Output the entries below exactly, from the first line to the line holding "비강용 스프레이 및 코 세척 등", both included.

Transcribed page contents

┄┄┄┄┄┄┄┄┄┄

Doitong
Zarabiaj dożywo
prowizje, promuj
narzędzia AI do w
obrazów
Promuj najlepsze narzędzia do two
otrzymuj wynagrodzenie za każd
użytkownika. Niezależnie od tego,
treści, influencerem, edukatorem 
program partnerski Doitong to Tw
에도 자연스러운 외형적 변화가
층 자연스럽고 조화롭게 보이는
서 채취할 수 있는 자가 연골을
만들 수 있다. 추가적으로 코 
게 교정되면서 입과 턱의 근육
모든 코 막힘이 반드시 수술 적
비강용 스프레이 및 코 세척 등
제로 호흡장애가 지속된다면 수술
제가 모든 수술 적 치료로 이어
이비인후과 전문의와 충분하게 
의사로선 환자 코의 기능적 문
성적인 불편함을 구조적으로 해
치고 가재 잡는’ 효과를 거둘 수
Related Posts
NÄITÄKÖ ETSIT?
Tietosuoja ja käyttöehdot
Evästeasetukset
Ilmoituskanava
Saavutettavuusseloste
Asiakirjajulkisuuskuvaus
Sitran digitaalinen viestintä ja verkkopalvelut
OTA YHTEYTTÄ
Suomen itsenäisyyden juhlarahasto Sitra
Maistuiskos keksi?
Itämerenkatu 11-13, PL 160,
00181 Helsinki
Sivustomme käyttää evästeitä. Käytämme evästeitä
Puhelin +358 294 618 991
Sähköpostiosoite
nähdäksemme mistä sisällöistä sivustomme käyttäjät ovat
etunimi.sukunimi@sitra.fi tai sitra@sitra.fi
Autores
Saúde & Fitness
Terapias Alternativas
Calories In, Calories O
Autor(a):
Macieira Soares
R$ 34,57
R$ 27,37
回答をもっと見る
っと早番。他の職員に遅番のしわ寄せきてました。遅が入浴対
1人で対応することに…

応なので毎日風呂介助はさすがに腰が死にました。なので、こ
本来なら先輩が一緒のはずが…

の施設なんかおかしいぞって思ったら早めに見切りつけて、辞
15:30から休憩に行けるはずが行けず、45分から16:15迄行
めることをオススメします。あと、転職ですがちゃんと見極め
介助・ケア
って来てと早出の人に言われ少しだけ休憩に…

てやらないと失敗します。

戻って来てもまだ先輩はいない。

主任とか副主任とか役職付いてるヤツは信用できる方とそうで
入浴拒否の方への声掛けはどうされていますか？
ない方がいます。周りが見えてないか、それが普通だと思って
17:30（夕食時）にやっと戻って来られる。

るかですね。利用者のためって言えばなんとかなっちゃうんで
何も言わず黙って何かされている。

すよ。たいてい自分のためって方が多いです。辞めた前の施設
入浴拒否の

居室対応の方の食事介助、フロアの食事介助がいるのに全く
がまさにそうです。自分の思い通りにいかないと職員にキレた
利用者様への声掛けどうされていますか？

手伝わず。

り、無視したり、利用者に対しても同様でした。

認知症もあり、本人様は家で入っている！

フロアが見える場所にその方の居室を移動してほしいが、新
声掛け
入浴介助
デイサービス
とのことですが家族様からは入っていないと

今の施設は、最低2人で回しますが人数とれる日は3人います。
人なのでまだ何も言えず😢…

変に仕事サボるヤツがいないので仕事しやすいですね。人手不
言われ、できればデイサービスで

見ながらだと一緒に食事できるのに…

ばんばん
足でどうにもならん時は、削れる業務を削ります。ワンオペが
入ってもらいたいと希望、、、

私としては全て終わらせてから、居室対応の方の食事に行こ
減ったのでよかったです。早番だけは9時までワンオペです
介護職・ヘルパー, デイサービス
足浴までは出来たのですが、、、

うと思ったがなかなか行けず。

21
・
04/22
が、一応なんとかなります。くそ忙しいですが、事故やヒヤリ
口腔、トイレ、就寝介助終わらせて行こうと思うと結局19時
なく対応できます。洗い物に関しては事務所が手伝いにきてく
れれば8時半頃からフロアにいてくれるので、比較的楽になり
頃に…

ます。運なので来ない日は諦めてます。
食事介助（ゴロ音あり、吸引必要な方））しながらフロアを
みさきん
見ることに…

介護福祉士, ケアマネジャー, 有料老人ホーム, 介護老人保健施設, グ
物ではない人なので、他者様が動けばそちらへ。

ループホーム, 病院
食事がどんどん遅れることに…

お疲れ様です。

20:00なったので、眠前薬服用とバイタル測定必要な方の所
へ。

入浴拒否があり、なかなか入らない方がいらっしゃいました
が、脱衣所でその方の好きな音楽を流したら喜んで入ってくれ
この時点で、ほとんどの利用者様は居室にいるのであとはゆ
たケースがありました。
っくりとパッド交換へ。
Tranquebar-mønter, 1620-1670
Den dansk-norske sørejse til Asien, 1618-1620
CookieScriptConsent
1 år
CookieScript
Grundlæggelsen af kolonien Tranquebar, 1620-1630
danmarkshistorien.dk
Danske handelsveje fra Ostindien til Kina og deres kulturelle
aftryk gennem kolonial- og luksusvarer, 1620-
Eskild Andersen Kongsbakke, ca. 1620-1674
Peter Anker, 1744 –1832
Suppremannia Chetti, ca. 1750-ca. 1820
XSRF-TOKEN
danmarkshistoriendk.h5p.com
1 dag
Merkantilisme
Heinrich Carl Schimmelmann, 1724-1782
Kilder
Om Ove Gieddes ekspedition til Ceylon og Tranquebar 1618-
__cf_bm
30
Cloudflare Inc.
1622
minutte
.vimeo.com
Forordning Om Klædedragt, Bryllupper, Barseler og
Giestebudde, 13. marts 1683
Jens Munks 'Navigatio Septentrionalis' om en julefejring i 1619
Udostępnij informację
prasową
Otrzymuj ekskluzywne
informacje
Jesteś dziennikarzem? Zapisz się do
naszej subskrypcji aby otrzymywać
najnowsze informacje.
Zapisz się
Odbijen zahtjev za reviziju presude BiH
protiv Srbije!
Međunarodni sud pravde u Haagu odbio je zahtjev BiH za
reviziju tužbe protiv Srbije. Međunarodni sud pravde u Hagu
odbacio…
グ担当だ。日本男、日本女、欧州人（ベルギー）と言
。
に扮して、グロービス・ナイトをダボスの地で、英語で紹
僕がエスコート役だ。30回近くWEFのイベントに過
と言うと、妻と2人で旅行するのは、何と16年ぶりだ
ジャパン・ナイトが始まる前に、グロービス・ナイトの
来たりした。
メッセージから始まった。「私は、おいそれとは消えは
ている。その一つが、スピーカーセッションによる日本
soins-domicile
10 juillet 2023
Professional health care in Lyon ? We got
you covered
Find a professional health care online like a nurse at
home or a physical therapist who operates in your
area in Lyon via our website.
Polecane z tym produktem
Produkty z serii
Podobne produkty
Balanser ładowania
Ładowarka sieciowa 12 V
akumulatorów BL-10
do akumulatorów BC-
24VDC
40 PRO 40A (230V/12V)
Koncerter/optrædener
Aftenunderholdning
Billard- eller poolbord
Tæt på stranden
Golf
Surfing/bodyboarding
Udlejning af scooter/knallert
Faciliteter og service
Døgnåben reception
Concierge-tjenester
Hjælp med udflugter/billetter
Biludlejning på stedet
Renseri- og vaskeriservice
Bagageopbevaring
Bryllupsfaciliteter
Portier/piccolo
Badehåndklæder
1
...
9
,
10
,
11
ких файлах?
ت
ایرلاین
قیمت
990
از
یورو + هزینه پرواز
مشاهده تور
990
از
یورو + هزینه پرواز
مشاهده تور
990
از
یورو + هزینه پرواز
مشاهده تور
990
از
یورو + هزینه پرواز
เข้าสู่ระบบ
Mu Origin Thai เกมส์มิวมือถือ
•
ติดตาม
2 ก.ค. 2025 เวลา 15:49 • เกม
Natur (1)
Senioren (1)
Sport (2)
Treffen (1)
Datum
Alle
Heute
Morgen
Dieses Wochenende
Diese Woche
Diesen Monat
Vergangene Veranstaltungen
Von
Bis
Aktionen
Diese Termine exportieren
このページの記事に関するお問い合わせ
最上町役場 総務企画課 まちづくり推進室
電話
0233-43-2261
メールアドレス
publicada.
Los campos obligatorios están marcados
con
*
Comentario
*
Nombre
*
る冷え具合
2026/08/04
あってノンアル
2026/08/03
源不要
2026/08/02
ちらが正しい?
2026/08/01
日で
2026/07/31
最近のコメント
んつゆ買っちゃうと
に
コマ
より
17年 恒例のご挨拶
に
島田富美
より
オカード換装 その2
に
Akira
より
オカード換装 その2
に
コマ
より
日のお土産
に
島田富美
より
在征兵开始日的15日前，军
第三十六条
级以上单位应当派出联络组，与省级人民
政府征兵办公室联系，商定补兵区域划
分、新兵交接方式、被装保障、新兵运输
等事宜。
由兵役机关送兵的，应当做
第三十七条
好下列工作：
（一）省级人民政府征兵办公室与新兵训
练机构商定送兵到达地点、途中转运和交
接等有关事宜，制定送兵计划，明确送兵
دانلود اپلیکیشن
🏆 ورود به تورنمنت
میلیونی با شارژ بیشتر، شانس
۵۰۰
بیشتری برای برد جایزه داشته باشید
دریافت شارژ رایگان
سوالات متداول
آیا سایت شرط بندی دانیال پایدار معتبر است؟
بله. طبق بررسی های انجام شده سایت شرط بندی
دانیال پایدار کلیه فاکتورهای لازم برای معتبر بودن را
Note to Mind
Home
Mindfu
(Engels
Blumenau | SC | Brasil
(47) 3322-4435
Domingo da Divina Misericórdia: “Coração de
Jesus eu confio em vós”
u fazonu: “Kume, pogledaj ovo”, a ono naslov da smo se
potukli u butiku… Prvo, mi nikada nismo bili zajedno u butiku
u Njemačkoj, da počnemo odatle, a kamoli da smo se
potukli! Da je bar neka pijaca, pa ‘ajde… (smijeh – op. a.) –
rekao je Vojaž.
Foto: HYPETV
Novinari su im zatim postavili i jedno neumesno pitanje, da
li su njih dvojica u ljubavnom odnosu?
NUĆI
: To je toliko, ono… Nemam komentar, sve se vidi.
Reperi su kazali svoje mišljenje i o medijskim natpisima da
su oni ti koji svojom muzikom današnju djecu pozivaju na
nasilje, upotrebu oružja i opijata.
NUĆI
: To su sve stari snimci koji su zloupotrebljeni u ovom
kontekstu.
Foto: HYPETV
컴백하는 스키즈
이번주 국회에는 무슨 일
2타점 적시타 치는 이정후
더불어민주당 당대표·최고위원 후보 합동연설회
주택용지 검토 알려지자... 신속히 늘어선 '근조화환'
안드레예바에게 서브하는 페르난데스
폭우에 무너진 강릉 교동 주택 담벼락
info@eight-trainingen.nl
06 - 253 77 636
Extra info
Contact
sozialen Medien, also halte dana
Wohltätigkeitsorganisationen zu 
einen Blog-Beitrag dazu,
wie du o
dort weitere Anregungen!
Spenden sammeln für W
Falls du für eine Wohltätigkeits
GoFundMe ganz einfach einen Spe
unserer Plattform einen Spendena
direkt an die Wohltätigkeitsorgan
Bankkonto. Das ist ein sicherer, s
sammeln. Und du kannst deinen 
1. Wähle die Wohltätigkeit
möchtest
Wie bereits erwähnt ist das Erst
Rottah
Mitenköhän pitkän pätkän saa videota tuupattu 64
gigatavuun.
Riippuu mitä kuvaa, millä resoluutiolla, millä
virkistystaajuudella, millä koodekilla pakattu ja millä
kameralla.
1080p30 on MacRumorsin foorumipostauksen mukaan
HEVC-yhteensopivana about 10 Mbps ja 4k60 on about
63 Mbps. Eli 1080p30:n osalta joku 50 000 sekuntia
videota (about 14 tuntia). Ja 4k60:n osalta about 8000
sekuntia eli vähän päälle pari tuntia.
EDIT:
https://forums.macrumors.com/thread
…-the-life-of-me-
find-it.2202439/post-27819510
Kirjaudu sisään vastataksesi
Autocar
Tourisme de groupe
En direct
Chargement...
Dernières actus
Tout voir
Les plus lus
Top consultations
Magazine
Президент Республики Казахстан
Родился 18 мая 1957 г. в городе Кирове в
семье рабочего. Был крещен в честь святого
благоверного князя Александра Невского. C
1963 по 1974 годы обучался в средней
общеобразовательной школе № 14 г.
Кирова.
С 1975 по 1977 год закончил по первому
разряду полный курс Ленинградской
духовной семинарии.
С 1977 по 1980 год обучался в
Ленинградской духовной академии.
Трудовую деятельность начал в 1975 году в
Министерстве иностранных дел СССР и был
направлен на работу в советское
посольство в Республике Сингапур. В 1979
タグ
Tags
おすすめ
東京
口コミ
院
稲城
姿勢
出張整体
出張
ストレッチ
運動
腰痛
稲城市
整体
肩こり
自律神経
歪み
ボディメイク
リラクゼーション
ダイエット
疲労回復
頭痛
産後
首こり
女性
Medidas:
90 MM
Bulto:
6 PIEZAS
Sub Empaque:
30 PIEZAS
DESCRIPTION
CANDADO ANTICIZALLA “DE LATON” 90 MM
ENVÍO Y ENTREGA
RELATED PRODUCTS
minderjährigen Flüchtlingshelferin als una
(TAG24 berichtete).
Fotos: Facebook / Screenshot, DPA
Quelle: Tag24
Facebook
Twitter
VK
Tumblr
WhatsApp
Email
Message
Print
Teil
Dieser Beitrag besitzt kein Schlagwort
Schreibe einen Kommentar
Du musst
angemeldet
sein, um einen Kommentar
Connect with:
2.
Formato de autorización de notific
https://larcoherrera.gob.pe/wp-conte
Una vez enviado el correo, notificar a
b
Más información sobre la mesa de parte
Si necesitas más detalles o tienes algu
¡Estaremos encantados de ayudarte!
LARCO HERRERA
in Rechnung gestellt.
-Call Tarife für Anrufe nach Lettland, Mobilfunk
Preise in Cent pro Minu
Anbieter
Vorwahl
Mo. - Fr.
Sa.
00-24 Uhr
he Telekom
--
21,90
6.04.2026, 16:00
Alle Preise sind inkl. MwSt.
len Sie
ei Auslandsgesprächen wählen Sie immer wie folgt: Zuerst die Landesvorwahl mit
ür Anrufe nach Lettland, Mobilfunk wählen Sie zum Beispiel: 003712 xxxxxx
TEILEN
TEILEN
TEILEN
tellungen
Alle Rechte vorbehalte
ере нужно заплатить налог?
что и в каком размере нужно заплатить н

┄┄┄┄┄┄┄┄┄┄

### [Response to this exercise]
Doitong
Zarabiaj dożywo
prowizje, promuj
narzędzia AI do w
obrazów
Promuj najlepsze narzędzia do two
otrzymuj wynagrodzenie za każd
użytkownika. Niezależnie od tego,
treści, influencerem, edukatorem 
program partnerski Doitong to Tw
에도 자연스러운 외형적 변화가
층 자연스럽고 조화롭게 보이는
서 채취할 수 있는 자가 연골을
만들 수 있다. 추가적으로 코 
게 교정되면서 입과 턱의 근육
모든 코 막힘이 반드시 수술 적
비강용 스프레이 및 코 세척 등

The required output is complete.